They will, however, be envious of the intangibles.

You Can Play God

When you program, you are a creator. You go from a blank text file to a working program with nothing to limit you but your imagination (and maybe some issues like how long your program takes to run). Programming is like having access to the absolute best set of legos in the world in almost unlimited qualities. Even better, you can get all of your building materials completely for free (once you own a computer) on the internet. Amazing!

It's also great fun to see someone using something that you made. Your ability to improve your life and the lives of your friends and family is limited only by your ideas once you can take full control of your computer. Moreover, your work can be extremely high quality because the limiting factor is not manual dexterity or other non-mental attributes. If you can understand a programming technique, you can implement and use it.

Automate Away Daily Drudgery

Programmers are famous for being lazy--in fact, being lazy is one reason people are drawn to programming. After all, why do something routine and repetitive when you could have your computer do it for you?

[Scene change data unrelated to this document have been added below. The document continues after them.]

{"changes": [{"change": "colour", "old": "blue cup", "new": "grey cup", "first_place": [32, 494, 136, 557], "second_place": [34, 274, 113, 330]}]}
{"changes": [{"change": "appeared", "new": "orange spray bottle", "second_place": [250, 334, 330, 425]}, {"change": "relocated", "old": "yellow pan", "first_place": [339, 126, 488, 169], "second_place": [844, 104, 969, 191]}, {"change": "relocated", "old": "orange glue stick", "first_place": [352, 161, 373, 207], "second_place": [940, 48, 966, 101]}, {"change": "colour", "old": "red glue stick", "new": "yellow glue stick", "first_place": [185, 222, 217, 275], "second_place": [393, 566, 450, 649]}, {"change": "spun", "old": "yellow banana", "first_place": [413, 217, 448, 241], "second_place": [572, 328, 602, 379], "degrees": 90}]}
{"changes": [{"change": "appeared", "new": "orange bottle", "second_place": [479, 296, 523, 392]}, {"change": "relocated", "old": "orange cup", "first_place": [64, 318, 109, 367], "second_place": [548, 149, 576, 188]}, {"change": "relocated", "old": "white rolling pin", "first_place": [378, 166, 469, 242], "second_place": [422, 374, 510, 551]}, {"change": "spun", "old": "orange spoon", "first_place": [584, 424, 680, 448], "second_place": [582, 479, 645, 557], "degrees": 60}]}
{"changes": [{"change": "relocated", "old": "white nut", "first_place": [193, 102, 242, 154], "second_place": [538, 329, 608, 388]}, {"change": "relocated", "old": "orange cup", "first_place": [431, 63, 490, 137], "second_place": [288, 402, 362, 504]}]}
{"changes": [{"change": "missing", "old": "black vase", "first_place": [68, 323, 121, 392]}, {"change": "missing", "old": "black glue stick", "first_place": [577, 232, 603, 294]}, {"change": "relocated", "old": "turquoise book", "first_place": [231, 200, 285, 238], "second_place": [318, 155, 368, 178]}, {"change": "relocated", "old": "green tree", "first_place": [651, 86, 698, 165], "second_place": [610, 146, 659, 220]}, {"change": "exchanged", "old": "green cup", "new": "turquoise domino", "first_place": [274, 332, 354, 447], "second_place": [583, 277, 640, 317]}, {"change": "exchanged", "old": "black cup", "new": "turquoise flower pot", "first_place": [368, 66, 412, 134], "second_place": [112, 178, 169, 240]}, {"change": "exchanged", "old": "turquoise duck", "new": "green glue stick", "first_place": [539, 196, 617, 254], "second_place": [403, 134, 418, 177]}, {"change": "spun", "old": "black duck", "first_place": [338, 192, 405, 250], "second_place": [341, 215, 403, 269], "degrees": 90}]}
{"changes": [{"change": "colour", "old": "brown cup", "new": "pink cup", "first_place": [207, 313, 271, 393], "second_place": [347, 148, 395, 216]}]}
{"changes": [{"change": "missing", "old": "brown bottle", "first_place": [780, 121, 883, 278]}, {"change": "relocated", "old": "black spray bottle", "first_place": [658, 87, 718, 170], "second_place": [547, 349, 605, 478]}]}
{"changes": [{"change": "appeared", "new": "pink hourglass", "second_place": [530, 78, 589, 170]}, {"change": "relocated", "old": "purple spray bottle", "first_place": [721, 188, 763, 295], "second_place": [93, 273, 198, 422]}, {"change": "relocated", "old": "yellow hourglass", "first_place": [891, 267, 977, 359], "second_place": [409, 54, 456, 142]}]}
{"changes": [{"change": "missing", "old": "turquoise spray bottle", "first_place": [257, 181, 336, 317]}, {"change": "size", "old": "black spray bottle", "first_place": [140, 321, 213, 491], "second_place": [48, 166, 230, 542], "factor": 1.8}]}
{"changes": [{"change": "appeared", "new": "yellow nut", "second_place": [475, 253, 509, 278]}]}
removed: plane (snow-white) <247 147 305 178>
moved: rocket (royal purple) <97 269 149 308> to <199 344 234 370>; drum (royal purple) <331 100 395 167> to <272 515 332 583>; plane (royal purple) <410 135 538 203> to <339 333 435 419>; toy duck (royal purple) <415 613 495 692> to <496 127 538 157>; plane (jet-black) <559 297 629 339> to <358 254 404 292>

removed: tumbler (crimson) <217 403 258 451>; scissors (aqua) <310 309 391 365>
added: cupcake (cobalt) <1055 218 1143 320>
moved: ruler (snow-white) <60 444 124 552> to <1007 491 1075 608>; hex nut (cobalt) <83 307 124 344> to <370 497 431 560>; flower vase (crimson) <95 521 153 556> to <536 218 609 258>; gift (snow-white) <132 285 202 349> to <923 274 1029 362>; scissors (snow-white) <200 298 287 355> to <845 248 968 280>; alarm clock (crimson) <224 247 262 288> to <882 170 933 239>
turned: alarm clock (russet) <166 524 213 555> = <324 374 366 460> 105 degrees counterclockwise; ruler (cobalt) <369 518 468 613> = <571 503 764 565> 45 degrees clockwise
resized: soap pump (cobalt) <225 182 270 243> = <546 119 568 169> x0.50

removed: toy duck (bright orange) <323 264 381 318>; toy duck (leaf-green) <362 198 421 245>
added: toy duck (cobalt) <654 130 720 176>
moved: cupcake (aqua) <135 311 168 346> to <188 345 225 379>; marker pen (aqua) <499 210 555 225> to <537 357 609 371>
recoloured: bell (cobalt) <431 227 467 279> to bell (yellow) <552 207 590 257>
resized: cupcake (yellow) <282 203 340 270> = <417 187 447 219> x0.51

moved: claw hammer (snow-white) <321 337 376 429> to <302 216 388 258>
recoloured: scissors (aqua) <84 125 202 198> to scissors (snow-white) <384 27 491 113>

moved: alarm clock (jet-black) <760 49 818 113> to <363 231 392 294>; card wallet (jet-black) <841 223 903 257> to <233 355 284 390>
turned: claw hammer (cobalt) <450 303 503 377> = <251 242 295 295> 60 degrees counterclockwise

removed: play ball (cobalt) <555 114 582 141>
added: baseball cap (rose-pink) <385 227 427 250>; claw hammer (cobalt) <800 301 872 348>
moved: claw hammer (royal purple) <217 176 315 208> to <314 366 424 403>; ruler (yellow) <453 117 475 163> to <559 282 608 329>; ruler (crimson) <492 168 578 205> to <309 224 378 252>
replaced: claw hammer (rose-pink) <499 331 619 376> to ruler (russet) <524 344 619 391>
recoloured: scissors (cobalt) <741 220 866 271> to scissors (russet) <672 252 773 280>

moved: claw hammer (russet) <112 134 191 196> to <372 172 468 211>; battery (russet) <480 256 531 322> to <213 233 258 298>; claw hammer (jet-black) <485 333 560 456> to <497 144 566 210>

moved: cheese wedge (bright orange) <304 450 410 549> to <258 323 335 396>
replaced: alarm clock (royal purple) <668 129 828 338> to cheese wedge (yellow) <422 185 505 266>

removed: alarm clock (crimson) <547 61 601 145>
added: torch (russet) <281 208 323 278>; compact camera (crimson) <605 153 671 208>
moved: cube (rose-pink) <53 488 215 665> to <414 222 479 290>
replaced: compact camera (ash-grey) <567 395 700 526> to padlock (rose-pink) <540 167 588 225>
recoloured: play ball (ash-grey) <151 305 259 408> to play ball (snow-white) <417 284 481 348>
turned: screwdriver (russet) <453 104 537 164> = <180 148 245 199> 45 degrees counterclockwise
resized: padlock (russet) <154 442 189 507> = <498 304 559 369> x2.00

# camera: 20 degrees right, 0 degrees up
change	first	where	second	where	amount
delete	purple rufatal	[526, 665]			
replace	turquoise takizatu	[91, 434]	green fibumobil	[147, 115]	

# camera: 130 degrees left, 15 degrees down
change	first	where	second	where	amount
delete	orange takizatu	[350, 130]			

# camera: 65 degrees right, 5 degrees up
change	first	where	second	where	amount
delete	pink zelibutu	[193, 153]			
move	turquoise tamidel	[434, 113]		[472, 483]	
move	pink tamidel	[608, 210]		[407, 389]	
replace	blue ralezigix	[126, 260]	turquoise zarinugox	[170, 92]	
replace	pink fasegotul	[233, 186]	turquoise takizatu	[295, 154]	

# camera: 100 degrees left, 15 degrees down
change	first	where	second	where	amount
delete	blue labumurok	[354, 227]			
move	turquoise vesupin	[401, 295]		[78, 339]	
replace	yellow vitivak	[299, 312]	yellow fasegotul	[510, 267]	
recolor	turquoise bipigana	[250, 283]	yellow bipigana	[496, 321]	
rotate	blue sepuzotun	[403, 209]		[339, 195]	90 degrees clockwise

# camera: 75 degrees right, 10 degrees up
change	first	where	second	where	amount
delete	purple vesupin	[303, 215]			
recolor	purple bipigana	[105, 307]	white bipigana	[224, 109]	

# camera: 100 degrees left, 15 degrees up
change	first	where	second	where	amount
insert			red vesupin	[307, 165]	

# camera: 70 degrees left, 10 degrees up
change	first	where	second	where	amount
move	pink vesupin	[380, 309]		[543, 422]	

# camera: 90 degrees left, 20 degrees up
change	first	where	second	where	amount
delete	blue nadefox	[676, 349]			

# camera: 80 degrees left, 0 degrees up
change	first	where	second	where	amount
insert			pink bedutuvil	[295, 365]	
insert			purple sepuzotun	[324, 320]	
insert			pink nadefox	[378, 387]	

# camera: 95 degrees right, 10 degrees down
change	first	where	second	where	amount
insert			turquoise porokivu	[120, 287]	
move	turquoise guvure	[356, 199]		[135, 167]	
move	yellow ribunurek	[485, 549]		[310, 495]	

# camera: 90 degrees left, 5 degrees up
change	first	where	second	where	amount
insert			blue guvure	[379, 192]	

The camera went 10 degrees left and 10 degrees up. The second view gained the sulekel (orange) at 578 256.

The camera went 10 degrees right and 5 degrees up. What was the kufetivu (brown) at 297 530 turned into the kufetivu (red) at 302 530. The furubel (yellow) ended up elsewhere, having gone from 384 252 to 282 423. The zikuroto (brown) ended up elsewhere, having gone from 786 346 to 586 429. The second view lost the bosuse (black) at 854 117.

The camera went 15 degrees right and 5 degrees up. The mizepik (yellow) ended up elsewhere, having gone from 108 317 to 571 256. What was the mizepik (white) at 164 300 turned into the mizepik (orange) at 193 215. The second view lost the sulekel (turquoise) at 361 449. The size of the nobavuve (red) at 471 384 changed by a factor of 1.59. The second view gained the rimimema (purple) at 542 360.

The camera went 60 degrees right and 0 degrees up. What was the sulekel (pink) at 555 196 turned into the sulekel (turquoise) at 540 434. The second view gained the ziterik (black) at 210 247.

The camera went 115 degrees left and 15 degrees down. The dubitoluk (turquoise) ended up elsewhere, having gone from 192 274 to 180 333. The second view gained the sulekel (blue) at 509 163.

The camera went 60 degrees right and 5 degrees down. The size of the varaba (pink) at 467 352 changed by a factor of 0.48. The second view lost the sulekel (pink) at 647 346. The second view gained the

Programmers have written all sorts of simple-to-use tools that make life easier for them--especially tools to manage the complexity of creating software (for instance, tools to help keep track of all the ways of making a program, or debugers to help improve their understanding of a running program).

But more than that, every programmer has a collection of simple tools that he or she uses on a day-to-day basis, from custom calendar reminder programs to processors for large data sets (especially useful for scientists!). Indeed, the physics community has a history of writing powerful tools that make their lives easier--one tool, HTML over HTTP, created by Tim Berners Lee, eventually became the world wide web. It was originally designed by a physicist programmer coming up with ways of simplifying his life.

Improve Your Computer Literacy and Know the Answer to the "Why" Questions

People are often frustrated by technology when it fails. Although operating systems such as Windows have become much more stable, there are still many security holes exploited every day. For a non-programmer, these issues are mysteries: the machine that never makes mistakes is full of problems, and who knows why?

Programmers, on the other hand, are familiar with the limits of the machine--what happens inside the computer when it takes several minutes to open large files, why a particular security hole is a problem, and why it's so difficult to get large-scale software projects right.

They understand it because they've dealt with most of these issues in their own programs and work with the ``stuff'' of the machine (to varying degrees across different programming languages). This can lead to some exciting finds, such as realizing how you can earn thousands of dollars in Windows solitaire set to Las Vegas style. Maybe not as good as earning real money, but how many of your friends have made $32K on under an hour playing cards?

In sum, programming lets you work with your mind to free yourself to create things that are interesting or useful instead of being limited by the confines of what others have done before, and even when using those other things, you'll find that you can better appreciate and understand them.